Il ne propose cependant pas de vision intégrée et convaincante de notre avenir, et réitère souvent des engagements que des États ont délibérément ignorés et bafoués à plusieurs reprises. Par exemple, sa modeste promesse d’« intensifier les efforts » pour faire respecter les libertés fondamentales est presque risible compte tenu de l’état déplorable des protections relatives aux droits humains dans le monde.
Tout en réitérant l’importance d’une action prompte et efficace pour lutter contre le changement climatique, la dégradation de l’environnement et la perte de biodiversité, le Pacte néglige plusieurs obstacles majeurs. En outre, bien que le projet fasse référence à la décision de la COP28 de « s’éloigner des combustibles fossiles », il est encore plus faible sur le sujet que cet accord, qui était déjà miné par un ensemble de clauses de sortie. Le Pacte doit être audacieux et tourné vers l’avenir, et non pas une redite d’un accord existant, lui-même édulcoré.
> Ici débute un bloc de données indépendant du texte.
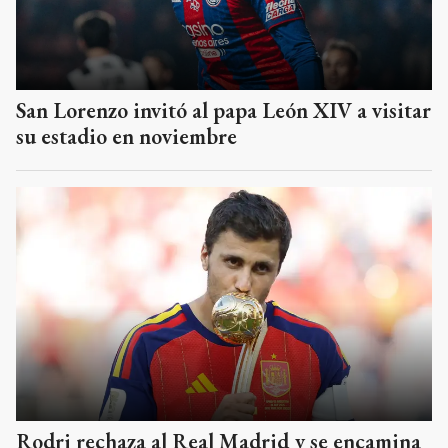
San Lorenzo invitó al papa León XIV a visitar
su estadio en noviembre
Rodri rechaza al Real Madrid y se encamina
Au cours de la décennie écoulée, l’ONU a intentionnellement érigé des obstacles pour empêcher la participation de la société civile aux procédures de l’ONU. Le projet de Pacte ne modifiera pas cet état de fait, n’offrant qu’un engagement tiède à plus de coopération. S’il ne s’agit que de paroles à l’adresse des parties réclamant une vision plus audacieuse et des solutions plus efficaces, l’ONU risque de gâcher cette occasion historique de redresser le cours de la situation mondiale.
Comme de nombreuses autres organisations non gouvernementales, Amnesty International a rencontré des obstacles tandis qu’elle s’efforçait de faire entendre sa voix à l’approche du Sommet. Nous nous félicitons de la possibilité qui a été donnée de soumettre une série de recommandations visant à placer les personnes au cœur du Pacte, mais regrettons vivement que de nombreuses organisations de la société civile consultées sur le projet de Pacte soient exclues lorsque les dirigeant·e·s mondiaux négocieront l’accord final.
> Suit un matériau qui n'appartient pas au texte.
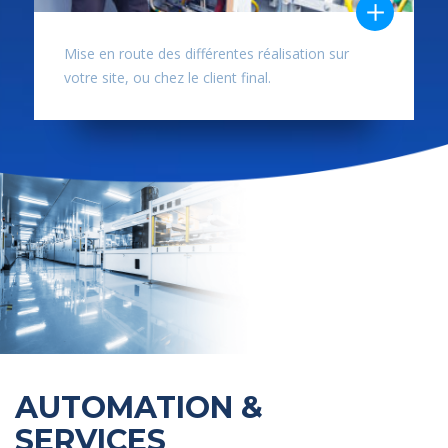
Mise en route des différentes réalisation sur
votre site, ou chez le client final.
AUTOMATION &
SERVICES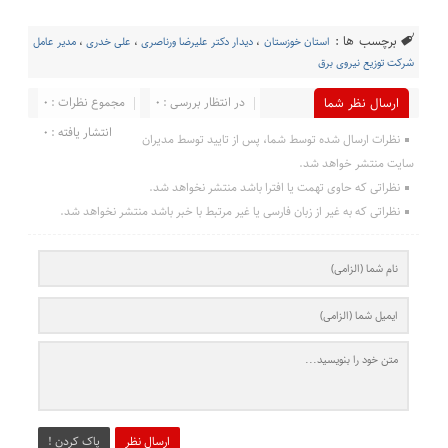
برچسب ها :
استان خوزستان
،
دیدار دکتر علیرضا ورناصری
،
علی خدری
،
مدیر عامل
شرکت توزیع نیروی برق
در انتظار بررسی : 0
مجموع نظرات : 0
ارسال نظر شما
انتشار یافته : 0
نظرات ارسال شده توسط شما، پس از تایید توسط مدیران
سایت منتشر خواهد شد.
نظراتی که حاوی تهمت یا افترا باشد منتشر نخواهد شد.
نظراتی که به غیر از زبان فارسی یا غیر مرتبط با خبر باشد منتشر نخواهد شد.
ارسال نظر
پاک کردن !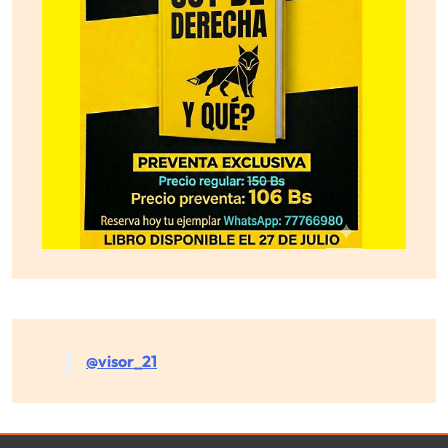
@visor_21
Nous ne cesserons pourtant jamais de lutter pour un monde meilleur. L’humanité se trouvant face à des difficultés qu’il aurait été impossible de prévoir dans les années 1940, Amnesty International a créé une Commission 2048 dans le but de concevoir un système de gouvernance mondiale du 21e siècle qui soit fondé sur les droits humains. Notre Commission donnera des conseils sur la composition d’un tel système, les ressources dont il aura besoin et son fonctionnement – veillant ainsi à ce qu’il soit pleinement apte à faire respecter les droits humains universels en cette ère de changement rapide et imprévisible.
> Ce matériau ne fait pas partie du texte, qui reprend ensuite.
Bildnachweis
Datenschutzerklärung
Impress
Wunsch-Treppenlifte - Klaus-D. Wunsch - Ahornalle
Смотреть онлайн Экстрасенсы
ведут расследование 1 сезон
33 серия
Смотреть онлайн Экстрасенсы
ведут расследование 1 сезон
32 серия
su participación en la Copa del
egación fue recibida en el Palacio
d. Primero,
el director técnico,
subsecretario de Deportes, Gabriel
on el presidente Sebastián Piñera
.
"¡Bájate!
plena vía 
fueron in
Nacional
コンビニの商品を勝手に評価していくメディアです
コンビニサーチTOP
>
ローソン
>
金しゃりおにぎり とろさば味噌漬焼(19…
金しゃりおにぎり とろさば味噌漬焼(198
Pour nous et les défenseur·e·s des droits humains du monde entier, il est temps d’agir. Des Vendredis pour l’avenir aux jeunes filles amazoniennes qui risquent leur viepour défendre la forêt pluviale, en passant par celles et ceux qui résistent courageusement à la guerre contre les femmes en Iran, et les millions de personnes qui exigent la fin du carnage à Gaza, les jeunes et les moins jeunes s’opposent aux attaques locales et mondialisées contre les droits humains. Ils sont notre plus grande ressource dans la lutte pour protéger et défendre tous les droits de toute la population mondiale.
Tandis que se déroulera le Sommet de l’avenir, les États membres devront respecter l’engagement pris dans la Charte des Nations Unies à rendre des comptes aux « peuples du monde », et commencer à jeter les bases d’un avenir durable fondé sur les droits humains.